Hamilton served for five years as Mayor Peter Corroon's public works director and most recently as his chief administrative officer. Corroon's former Deputy Mayor Karen Okabe will serve as the library's deputy director.

"My plans are to open honest communication with the employees to try to bring the employees and board and the management together," Hamilton said moments after her appointment was approved in an 8-0 vote by the Library Board.

She will serve 75 percent of her time conducting library business and 25 percent assisting county government. Together with Okabe, the new team will earn a combined $160,000 salary.

Hamilton, who does not have a librarian background, will serve only as interim director, according to board president Kevin Werner. The Library Board will conduct a national search for a new full-time director and hopes to make a hire by late 2012. Werner says Hamilton will not be a candidate for that job.

Hamilton replaces Beth Elder, who resigned Oct. 28 in a hastily called meeting, saying it was time to remove herself from the "hot seat" after being a "lightning rod of controversy." Over three years, Elder's robotic management style and top-down policy changes alienated employees and the library's nonprofit fundraising arm to the point of dysfunction. She received a $25,000 lump-sum payment and six months pay with benefits as severance.

Werner says two candidates were interviewed as Elder's temporary replacement, noting Hamilton came "highly regarded from a number of quarters."

"The big thing is sort of rebuilding trust and opening communication," he said. Werner downplayed Hamilton's lack of a library background, saying programming, circulation and computer usage is not what the award-winning library lacks. "Our issues that we have are more organizational," he said. "That's what we recruited for."

Curt and sometimes prickly with the news media, Hamilton nonetheless comes to the job highly endorsed by Corroon.

"Linda Hamilton is a skilled administrator and influential leader for Salt Lake County," Corroon said in a statement late Thursday. "She's proven very capable at dealing with challenging circumstances.

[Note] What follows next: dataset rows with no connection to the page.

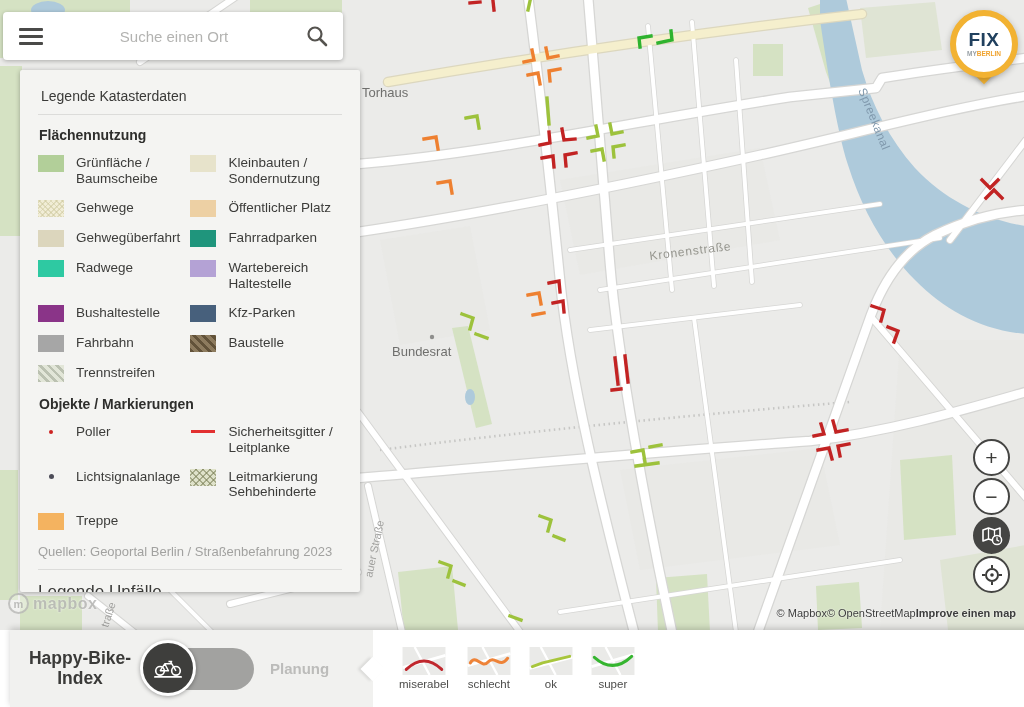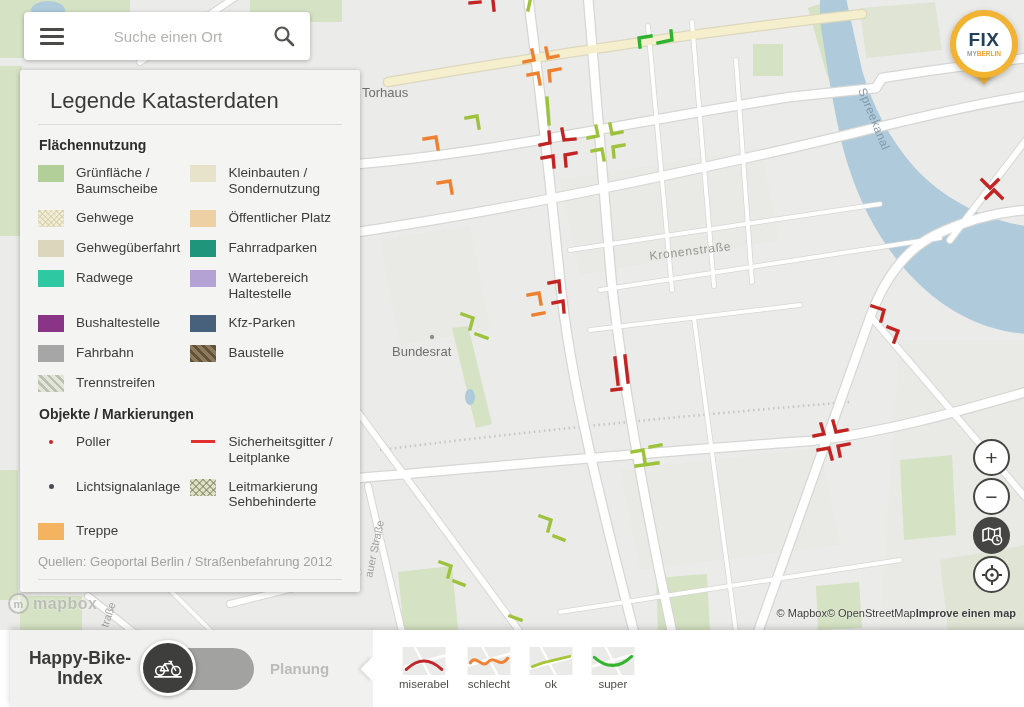--- a/index.html
+++ b/index.html
@@ -22,33 +22,33 @@
   .block{fill:#e7e7e5;opacity:.6}
   .seg{fill:none;stroke-width:3.4;stroke-linecap:square;stroke-linejoin:miter}
   .sr{stroke:var(--seg-red)} .so{stroke:var(--seg-orange)}
   .slg{stroke:var(--seg-ltgreen)} .sg{stroke:var(--seg-green)}
   .maplabel{fill:#6f6f6d;font-size:13px;font-family:"Liberation Sans",sans-serif}
   .maplabel.street{fill:#96968f;font-size:12px;letter-spacing:.8px}
   .maplabel.small{fill:#a0a09e;font-size:11px}
   .maplabel.waterlbl{fill:#8099ad;font-size:12px;letter-spacing:.5px}
 
   
-  .search-bar{position:absolute;left:24px;top:12px;width:286px;height:48px;background:#fff;border-radius:4px;
+  .search-bar{position:absolute;left:3px;top:12px;width:340px;height:48px;background:#fff;border-radius:4px;
     box-shadow:0 1px 4px rgba(0,0,0,.28);display:flex;align-items:center;z-index:20;}
   .hamburger{width:24px;margin-left:16px;cursor:pointer}
   .hamburger div{height:3px;background:#4a4a48;margin:4px 0;border-radius:1px}
   .search-input{flex:1;border:none;outline:none;font-size:15px;color:#4a4a48;text-align:center;
     font-family:"Liberation Sans",sans-serif;background:transparent}
   .search-input::placeholder{color:#b3b3b1}
   .mag{margin-right:14px;cursor:pointer;display:flex}
 
   
   .legend-panel{position:absolute;left:20px;top:70px;width:340px;height:522px;background:#f4f4f2;
     box-shadow:0 1px 5px rgba(0,0,0,.3);z-index:15;padding:14px 18px;box-sizing:border-box;overflow:hidden;border-radius:2px;}
-  .lp-title{font-size:22px;color:#3a3a38;margin:4px 12px 10px}
+  .lp-title{font-size:14px;color:#3a3a38;margin:4px 3px 10px}
   .lp-div{height:1px;background:#dcdcda;margin:10px 0 12px}
   .lp-head{font-size:14px;font-weight:bold;color:#2e2e2c;margin:6px 1px 12px}
   .lgrid{display:grid;grid-template-columns:1fr 1.05fr;column-gap:8px;row-gap:13px;margin-bottom:14px}
   .li{display:flex;align-items:flex-start}
   .sw{width:26px;height:17px;margin-right:12px;flex-shrink:0;margin-top:0px}
   .swbox{width:26px;margin-right:12px;flex-shrink:0;display:flex;align-items:center;justify-content:center;height:16px}
   .lt{font-size:13.5px;color:#3c3c3a;line-height:1.18}
   .hatch{background-image:repeating-linear-gradient(45deg,rgba(200,195,150,.45) 0 1.2px,transparent 1.2px 4px),
     repeating-linear-gradient(-45deg,rgba(200,195,150,.45) 0 1.2px,transparent 1.2px 4px)}
   .stripes-light{background-image:repeating-linear-gradient(45deg,rgba(115,125,105,.35) 0 2.5px,transparent 2.5px 6px)}
@@ -427,21 +427,21 @@
       <div class="li">
         <span class="sw crosshatch" style="background-color: rgb(223, 226, 202);"></span>
         <span class="lt">Leitmarkierung Sehbehinderte</span>
       </div>
       <div class="li">
         <span class="sw" style="background-color: rgb(244, 179, 96);"></span>
         <span class="lt">Treppe</span>
       </div>
     </div>
 
-    <div class="lp-src">Quellen: Geoportal Berlin / Straßenbefahrung 2012</div>
+    <div class="lp-src">Quellen: Geoportal Berlin / Straßenbefahrung 2023</div>
     <div class="lp-div"></div>
     <div class="lp-title2">Legende Unfälle</div>
   </div>
 
   <div class="bottom-bar">
     <div class="hbi-section">
       <div class="hbi-title">Happy-Bike-Index</div>
       <div class="toggle">
         <div class="knob">
           <svg width="30" height="22" viewBox="0 0 32 22">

And I believe a time-sharing agreement, allowing her to spend a significant amount of her time working at the Salt Lake City Library is advantageous to both Salt Lake City and Salt Lake County."

Mark Alvarez, a Library Board member who frequently was critical of Elder and the library's loyalty to her in the face of a near mutiny, praised the move to hire Hamilton.

"She's a listener, not a micro manager," he said. "She'll let library employees shine the way they're supposed to shine."

Hamilton notes her first task will be to meet employees and managers to identify pressing problems. She also will oversee a performance audit conducted by the city designed to review the libraries personnel policies and procedures.

"I'm very optimistic and excited," said Mark Ewing, president of the Library Employee Organization. "I'm more optimistic than I have been in a while."